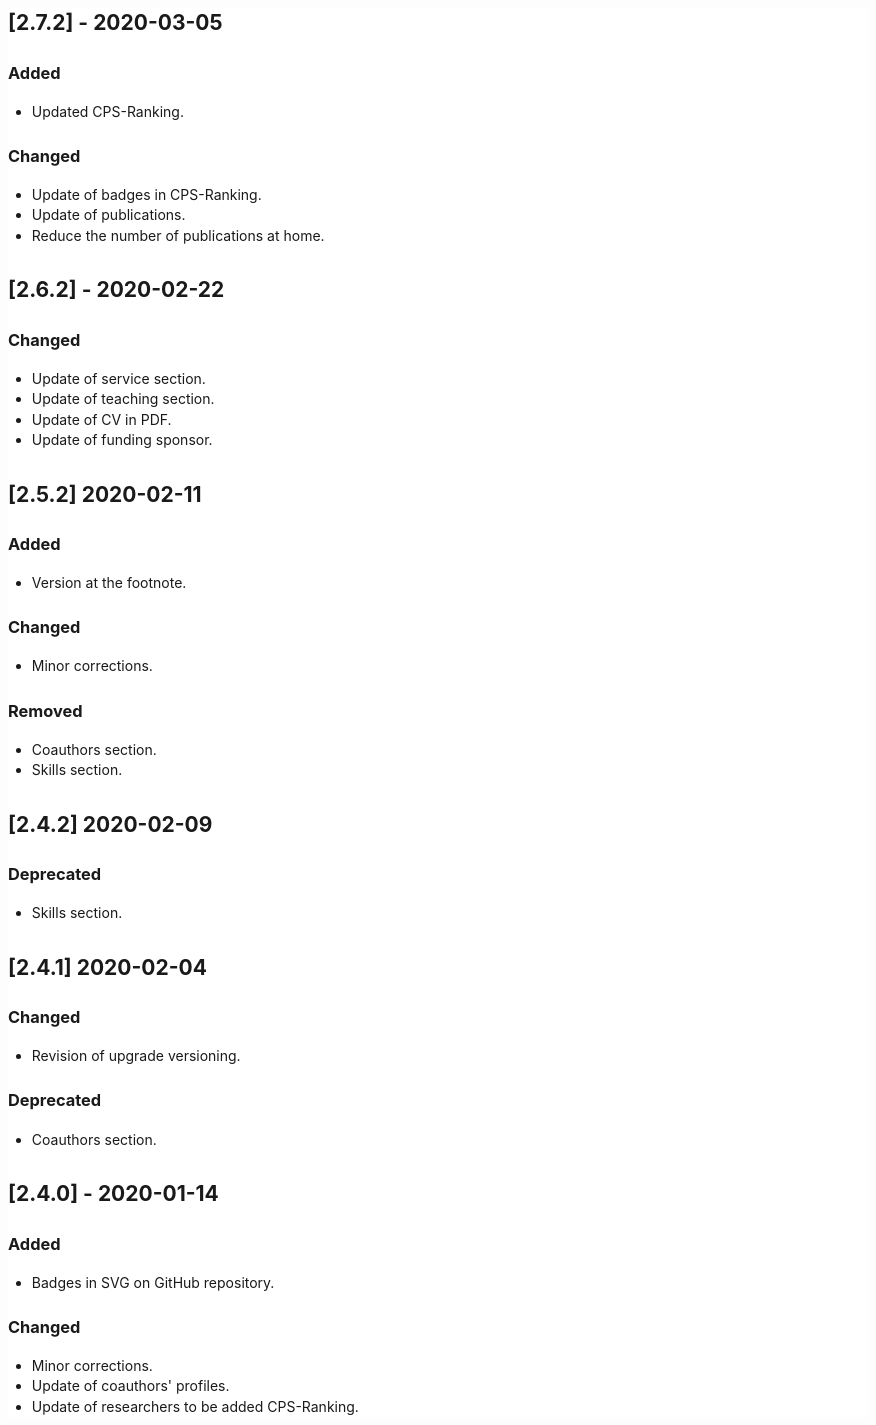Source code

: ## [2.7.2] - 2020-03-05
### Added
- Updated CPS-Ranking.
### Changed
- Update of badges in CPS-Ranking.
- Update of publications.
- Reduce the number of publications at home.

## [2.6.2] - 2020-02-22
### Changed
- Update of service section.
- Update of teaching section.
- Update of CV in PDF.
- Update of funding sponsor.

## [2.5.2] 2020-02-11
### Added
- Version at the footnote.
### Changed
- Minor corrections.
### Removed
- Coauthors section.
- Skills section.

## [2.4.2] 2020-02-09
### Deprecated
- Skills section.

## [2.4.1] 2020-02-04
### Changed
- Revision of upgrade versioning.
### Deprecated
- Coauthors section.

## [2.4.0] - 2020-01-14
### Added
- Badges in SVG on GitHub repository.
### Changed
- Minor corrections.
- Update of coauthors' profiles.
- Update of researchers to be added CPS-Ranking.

****************

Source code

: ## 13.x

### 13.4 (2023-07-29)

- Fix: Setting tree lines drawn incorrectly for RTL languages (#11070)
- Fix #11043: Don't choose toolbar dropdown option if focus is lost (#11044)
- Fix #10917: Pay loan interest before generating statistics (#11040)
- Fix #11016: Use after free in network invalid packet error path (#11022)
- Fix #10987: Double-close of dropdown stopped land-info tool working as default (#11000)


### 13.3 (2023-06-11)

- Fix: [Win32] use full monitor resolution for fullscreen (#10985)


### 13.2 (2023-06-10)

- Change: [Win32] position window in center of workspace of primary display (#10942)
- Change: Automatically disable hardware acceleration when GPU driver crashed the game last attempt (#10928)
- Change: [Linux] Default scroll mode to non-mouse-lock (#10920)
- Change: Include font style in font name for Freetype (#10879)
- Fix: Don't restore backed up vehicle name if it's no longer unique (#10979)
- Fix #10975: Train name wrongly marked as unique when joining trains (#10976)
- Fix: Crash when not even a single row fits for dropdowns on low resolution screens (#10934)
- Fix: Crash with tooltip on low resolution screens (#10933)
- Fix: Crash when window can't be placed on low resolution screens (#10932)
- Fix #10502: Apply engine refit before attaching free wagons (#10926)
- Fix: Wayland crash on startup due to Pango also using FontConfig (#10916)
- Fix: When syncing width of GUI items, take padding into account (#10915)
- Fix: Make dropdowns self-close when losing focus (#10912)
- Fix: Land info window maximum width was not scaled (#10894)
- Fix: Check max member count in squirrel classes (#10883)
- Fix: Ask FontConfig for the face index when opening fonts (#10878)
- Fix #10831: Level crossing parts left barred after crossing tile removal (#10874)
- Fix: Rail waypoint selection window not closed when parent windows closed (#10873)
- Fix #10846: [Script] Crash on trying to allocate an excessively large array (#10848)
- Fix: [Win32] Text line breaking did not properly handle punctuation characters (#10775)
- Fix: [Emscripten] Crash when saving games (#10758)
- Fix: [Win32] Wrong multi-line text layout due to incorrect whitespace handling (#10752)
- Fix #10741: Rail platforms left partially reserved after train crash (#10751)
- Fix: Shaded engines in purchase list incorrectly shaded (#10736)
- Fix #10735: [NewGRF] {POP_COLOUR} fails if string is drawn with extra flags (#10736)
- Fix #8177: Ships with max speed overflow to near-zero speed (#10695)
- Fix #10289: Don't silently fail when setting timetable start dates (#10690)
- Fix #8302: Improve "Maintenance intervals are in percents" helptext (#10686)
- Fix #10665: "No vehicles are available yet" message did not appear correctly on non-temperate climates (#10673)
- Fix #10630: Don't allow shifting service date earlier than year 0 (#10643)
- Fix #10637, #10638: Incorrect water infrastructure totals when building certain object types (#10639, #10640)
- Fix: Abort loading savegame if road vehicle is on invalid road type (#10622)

****************

- [What the task requires]
Using the data above, count the lines where "dropdowns" appears. Reply with the number only.

- [Answer to the exercise]
2